I would advise that writers should read a lot; reading improves writing and writing improves reading. One influential experience I had when I was trying to become a writer was when I heard another famous Chilean poet. He was 17 when he was exiled and tortured by the government; decades later, he came back and was renown as a poet. I was 19 years old when I went to hear him read some of his poems in my hometown. At that moment he was 39 or so. Afterwards, I went to him, showed him some of my poems, and told him that I wanted to be a poet. He said, “Okay.” He asked me, “What are you, you going to write about?” And I thought, wow, that is the question. It put me in a very difficult position, right?
First, I felt depressed… what am I going to write? But then I started thinking. To know what I’m going to write, I have to know what [came] first, right? And that’s going to be part of my [journey] if I want to write. Then I will feel what I have to say. But, that question was very important to me, because he considered me seriously… he said, “Okay, you are going to write… we are going to make a dialogue …”
“Your relationship with language…must be personal. But, I think that personal language has so many connections.”
And also, [I would advise] an experience like a literary workshop, or a program… you need to read a lot… to live as many lives as [you] can… And that is what my book is about. All those lives and names [in my book] are people… One chapter of the book says, “All of them are mine,” but, that is sort of what poetry [is about].
When people read your poems, is there a message about society or about oneself that you’re hoping they will find?
CF: I write for two reasons. One, on one side of the page, I am one of those people. And I hope that someone else is reading on the other side of the page… I can’t control; I do not want to control the message…
“I want to create a certain experience of language that provides an experience for the reader.”
I’m not sure if the message is the thing that is [most important].
As part of being awarded the Pablo Neruda Prize, do you feel a special connection to Neruda and his work?
CF: I have always felt a special connection to him, and some part of his huge work, which is more than 60 books…I felt a special connection when I was creating my first books, like Cementerio. I feel connected especially to three of his books…. En Ti la Tierra, Canto General, which reshaped the way we used to read history in Latin America, it’s a great book… and Extravagaria, which was published 1958…So I like those three books. I feel very connected to him, not specially for the prize, but the connection… ”My connection with him is with his poetry.”
Are there any themes in society that you would like your readers to think about? [Such as] oppression, the poor, the Chilean indigenous people…
CF: I think that the theme of power…When you read the poems, they often show how power acted, oppressing people. I think that this is one of those particular [themes]…which makes the poems sort of possible to be read somewhere else, which is what I hope [for] and what has been happening.
And, I think that [power] is the biggest [theme] in much of my work, power in history, power in personal relationships, “machismo,”…It’s also about the power that men wield… I do think power is one of the problems in our society and… we can stop [this] problem.
What do you think the inclusion of details about Punta Arena adds to your work and its appeal?

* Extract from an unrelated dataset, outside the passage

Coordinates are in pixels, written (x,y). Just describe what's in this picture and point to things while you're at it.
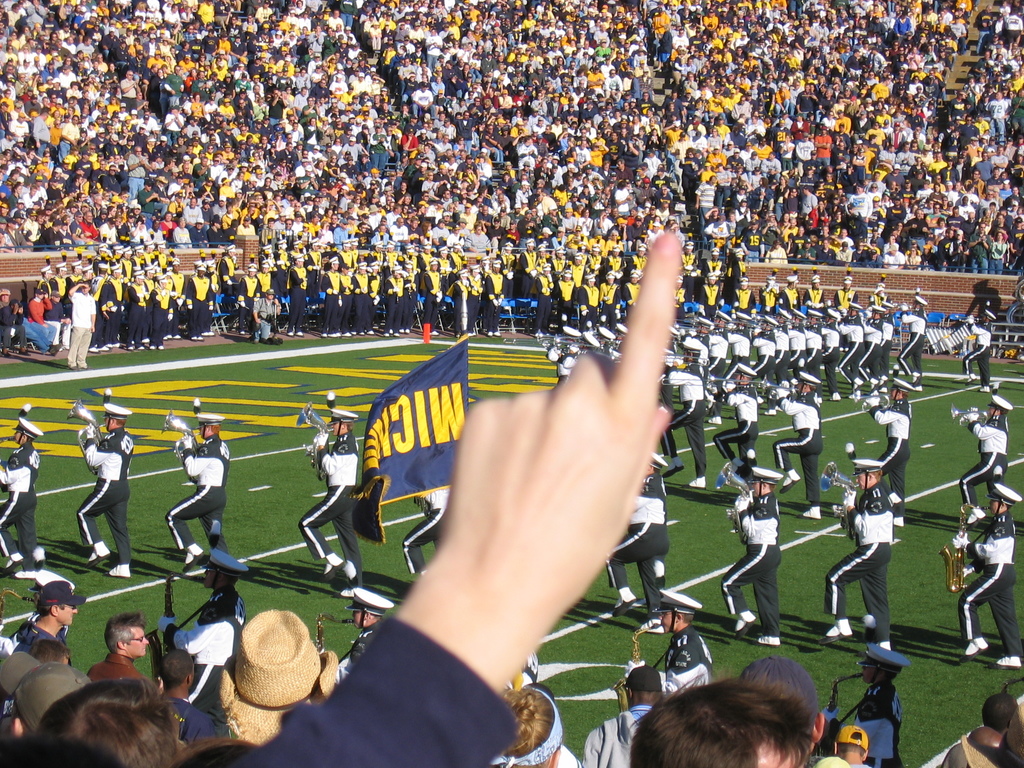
In this picture I can see a human hand (562,515) at the bottom (471,612), in the middle (641,493) a group of people (803,468) are playing the musical instruments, at the top (382,98) a lot of people (434,232) are watching this activity from there.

CF: I think that I would not have written anything like what I wrote if I had been born somewhere else. The inclusion of Punta Arena made those particular details [personal]… it is the particular place where I am standing to look at the world…I think the particular details provide a certain [feeling]. But, what I believe is that these details provide a difference [to readers in other locations] but also a similarity in the sense that they are experiencing the universal.
“Maybe their places and histories had different names, but those experiences are in the form of ours…”
We [can] look at that and it helps us [examine] our relationship with history and with the territory.